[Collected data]

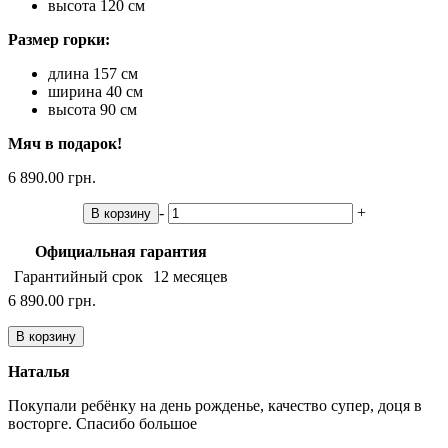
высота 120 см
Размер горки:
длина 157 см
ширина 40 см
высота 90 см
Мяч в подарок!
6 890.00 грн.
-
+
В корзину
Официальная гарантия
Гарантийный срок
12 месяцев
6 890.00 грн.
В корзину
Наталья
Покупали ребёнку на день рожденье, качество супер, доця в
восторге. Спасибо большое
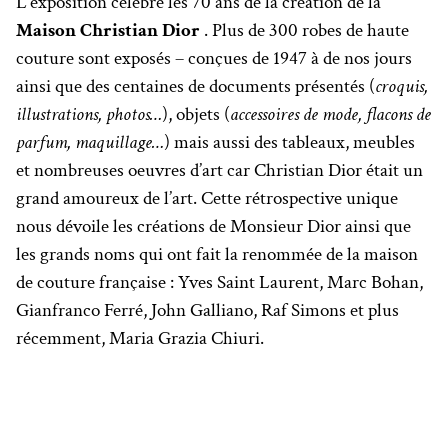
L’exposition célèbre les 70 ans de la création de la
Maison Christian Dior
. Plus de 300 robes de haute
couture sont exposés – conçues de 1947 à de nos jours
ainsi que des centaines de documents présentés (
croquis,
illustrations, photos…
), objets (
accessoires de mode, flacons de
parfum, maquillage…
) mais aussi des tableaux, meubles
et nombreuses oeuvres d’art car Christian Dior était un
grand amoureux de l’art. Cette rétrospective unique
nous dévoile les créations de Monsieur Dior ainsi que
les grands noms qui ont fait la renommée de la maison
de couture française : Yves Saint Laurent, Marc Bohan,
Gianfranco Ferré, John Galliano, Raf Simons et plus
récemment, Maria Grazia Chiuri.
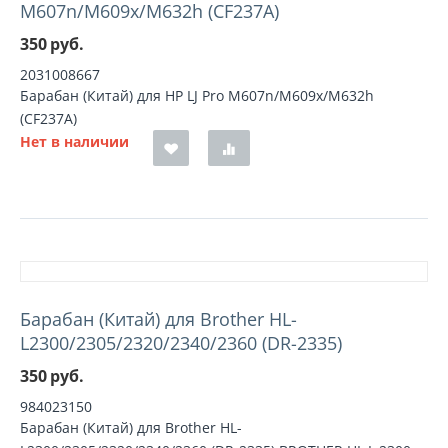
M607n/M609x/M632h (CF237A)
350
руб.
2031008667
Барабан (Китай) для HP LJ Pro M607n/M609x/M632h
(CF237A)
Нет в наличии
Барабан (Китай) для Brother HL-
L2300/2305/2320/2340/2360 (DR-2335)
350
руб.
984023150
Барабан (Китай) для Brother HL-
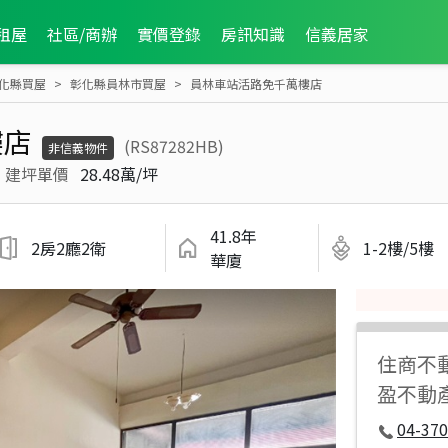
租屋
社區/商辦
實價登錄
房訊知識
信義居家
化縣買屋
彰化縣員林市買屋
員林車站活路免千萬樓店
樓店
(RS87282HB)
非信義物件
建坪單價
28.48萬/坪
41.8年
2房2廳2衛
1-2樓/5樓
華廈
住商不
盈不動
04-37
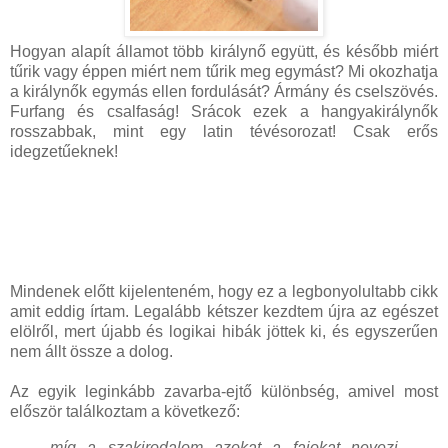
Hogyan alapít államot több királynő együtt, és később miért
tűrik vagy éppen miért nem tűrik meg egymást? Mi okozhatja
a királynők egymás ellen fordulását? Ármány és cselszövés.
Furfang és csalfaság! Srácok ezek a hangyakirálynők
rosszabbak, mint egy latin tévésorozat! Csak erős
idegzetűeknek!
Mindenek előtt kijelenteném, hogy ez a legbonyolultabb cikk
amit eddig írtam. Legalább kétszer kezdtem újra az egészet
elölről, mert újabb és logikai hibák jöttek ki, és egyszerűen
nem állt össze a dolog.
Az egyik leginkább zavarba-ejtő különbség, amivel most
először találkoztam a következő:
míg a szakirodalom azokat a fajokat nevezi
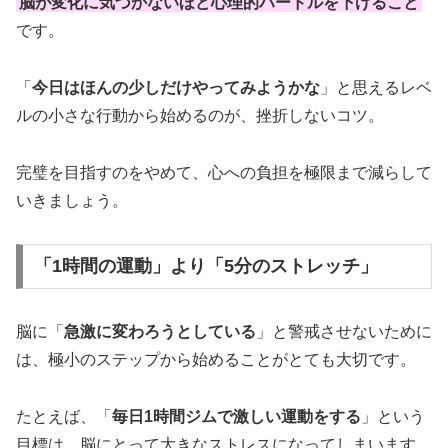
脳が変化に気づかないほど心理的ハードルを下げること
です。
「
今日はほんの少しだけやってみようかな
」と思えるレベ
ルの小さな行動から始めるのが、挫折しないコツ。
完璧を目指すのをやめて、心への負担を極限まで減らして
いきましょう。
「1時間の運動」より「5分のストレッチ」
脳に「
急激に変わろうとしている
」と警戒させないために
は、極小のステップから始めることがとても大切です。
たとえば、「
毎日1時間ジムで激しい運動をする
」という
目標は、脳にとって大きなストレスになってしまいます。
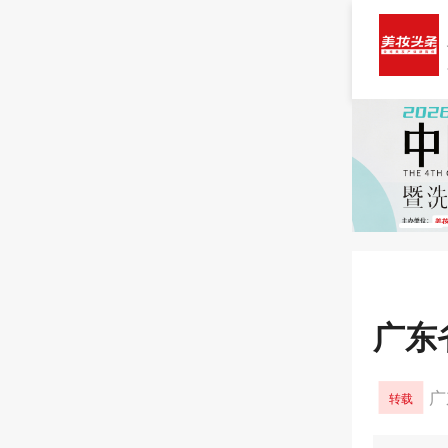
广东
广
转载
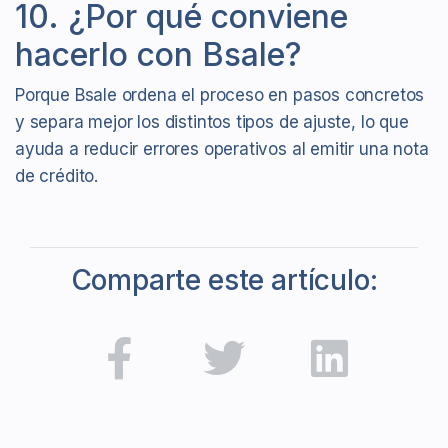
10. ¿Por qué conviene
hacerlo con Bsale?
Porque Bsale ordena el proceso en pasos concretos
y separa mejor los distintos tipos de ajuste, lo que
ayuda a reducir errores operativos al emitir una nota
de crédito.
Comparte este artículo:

§ **Work request**: Excluding the pictures, reproduce every entry exactly as given.

§ **Result of the task**:
высота 120 см
Размер горки:
длина 157 см
ширина 40 см
высота 90 см
Мяч в подарок!
6 890.00 грн.
-
+
В корзину
Официальная гарантия
Гарантийный срок
12 месяцев
6 890.00 грн.
В корзину
Наталья
Покупали ребёнку на день рожденье, качество супер, доця в
восторге. Спасибо большое
L’exposition célèbre les 70 ans de la création de la
Maison Christian Dior
. Plus de 300 robes de haute
couture sont exposés – conçues de 1947 à de nos jours
ainsi que des centaines de documents présentés (
croquis,
illustrations, photos…
), objets (
accessoires de mode, flacons de
parfum, maquillage…
) mais aussi des tableaux, meubles
et nombreuses oeuvres d’art car Christian Dior était un
grand amoureux de l’art. Cette rétrospective unique
nous dévoile les créations de Monsieur Dior ainsi que
les grands noms qui ont fait la renommée de la maison
de couture française : Yves Saint Laurent, Marc Bohan,
Gianfranco Ferré, John Galliano, Raf Simons et plus
récemment, Maria Grazia Chiuri.
M607n/M609x/M632h (CF237A)
350
руб.
2031008667
Барабан (Китай) для HP LJ Pro M607n/M609x/M632h
(CF237A)
Нет в наличии
Барабан (Китай) для Brother HL-
L2300/2305/2320/2340/2360 (DR-2335)
350
руб.
984023150
Барабан (Китай) для Brother HL-
租屋
社區/商辦
實價登錄
房訊知識
信義居家
化縣買屋
彰化縣員林市買屋
員林車站活路免千萬樓店
樓店
(RS87282HB)
非信義物件
建坪單價
28.48萬/坪
41.8年
2房2廳2衛
1-2樓/5樓
華廈
住商不
盈不動
04-37
Hogyan alapít államot több királynő együtt, és később miért
tűrik vagy éppen miért nem tűrik meg egymást? Mi okozhatja
a királynők egymás ellen fordulását? Ármány és cselszövés.
Furfang és csalfaság! Srácok ezek a hangyakirálynők
rosszabbak, mint egy latin tévésorozat! Csak erős
idegzetűeknek!
Mindenek előtt kijelenteném, hogy ez a legbonyolultabb cikk
amit eddig írtam. Legalább kétszer kezdtem újra az egészet
elölről, mert újabb és logikai hibák jöttek ki, és egyszerűen
nem állt össze a dolog.
Az egyik leginkább zavarba-ejtő különbség, amivel most
először találkoztam a következő:
míg a szakirodalom azokat a fajokat nevezi
脳が変化に気づかないほど心理的ハードルを下げること
です。
「
今日はほんの少しだけやってみようかな
」と思えるレベ
ルの小さな行動から始めるのが、挫折しないコツ。
完璧を目指すのをやめて、心への負担を極限まで減らして
いきましょう。
「1時間の運動」より「5分のストレッチ」
脳に「
急激に変わろうとしている
」と警戒させないために
は、極小のステップから始めることがとても大切です。
たとえば、「
毎日1時間ジムで激しい運動をする
」という
目標は、脳にとって大きなストレスになってしまいます。
广东
广
转载
10. ¿Por qué conviene
hacerlo con Bsale?
Porque Bsale ordena el proceso en pasos concretos
y separa mejor los distintos tipos de ajuste, lo que
ayuda a reducir errores operativos al emitir una nota
de crédito.
Comparte este artículo:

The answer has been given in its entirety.